Os chamados "supersalários" do serviço público voltaram ao centro das discussões no país após um levantamento apontar que diversos tribunais estaduais continuam registrando remunerações muito acima do teto constitucional, mesmo após decisões do Supremo Tribunal Federal (STF) para limitar o pagamento das chamadas verbas indenizatórias, conhecidas popularmente como "penduricalhos".

Dados do Portal de Remuneração da Magistratura, mantido pelo Conselho Nacional de Justiça (CNJ), mostram que, nos meses de maio e junho, magistrados receberam valores que ultrapassaram, em alguns casos, R$ 1 milhão líquidos. A maior remuneração identificada no período foi destinada a um desembargador do Tribunal de Justiça do Pará (TJPA), impulsionada principalmente pelo pagamento de indenizações relacionadas a férias acumuladas. Também foram registrados pagamentos superiores a R$ 100 mil em diversos tribunais estaduais.
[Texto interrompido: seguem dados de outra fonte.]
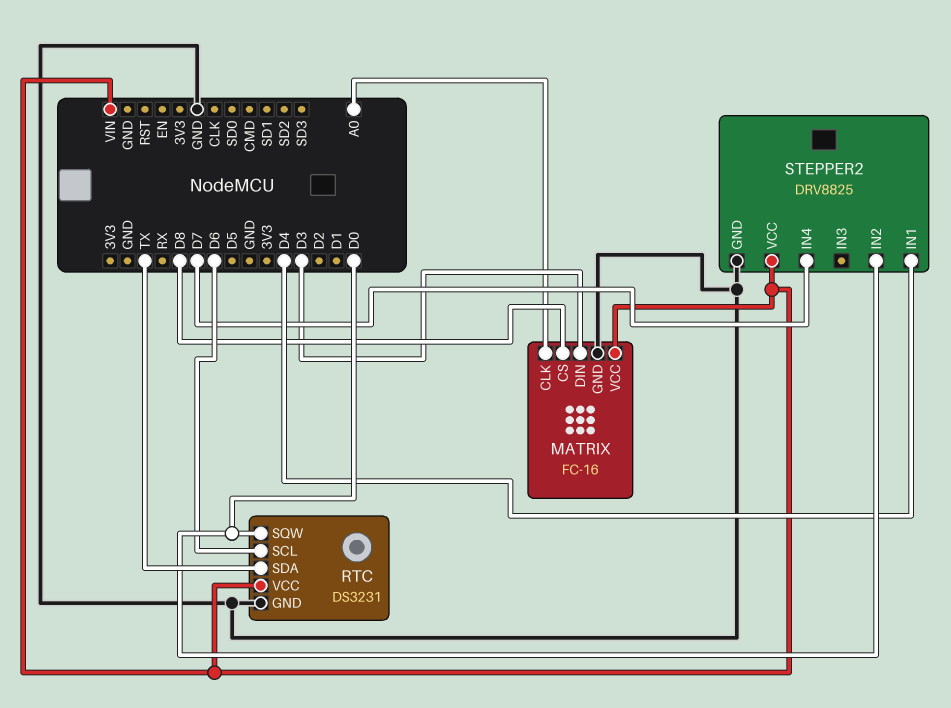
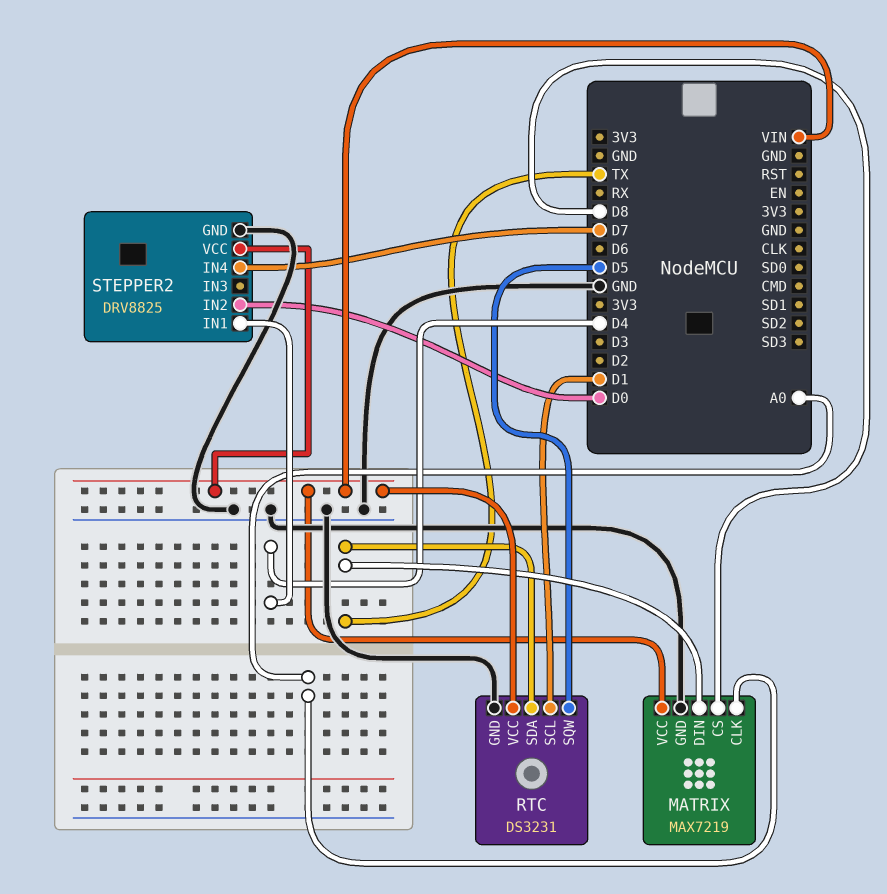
MATRIX: FC-16 -> MAX7219
MATRIX pin DIN: D3 -> TX
RTC pin SCL: D6 -> D1
RTC pin SQW: D0 -> D5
A Constituição Federal estabelece que o teto remuneratório do funcionalismo público corresponde ao subsídio dos ministros do STF, atualmente fixado em R$ 46,4 mil mensais. Em decisão recente, o Supremo determinou que as verbas indenizatórias permitidas também devem respeitar um limite de até 35% desse teto, restringindo benefícios que, durante anos, elevaram significativamente a remuneração de integrantes do Judiciário e do Ministério Público.

Apesar da nova regra, o levantamento indica que muitos pagamentos continuam acima do limite estabelecido. Em vários casos, os valores decorrem da conversão de férias acumuladas em dinheiro e de outras parcelas indenizatórias previstas em normas específicas dos tribunais.

O que isso representa para Alagoas

Embora o levantamento tenha destacado casos ocorridos em outros estados, o tema também repercute em Alagoas. Isso porque o Tribunal de Justiça de Alagoas (TJAL), assim como os demais tribunais brasileiros, está sujeito às determinações do STF e à fiscalização do CNJ quanto ao cumprimento do teto constitucional e das regras de transparência.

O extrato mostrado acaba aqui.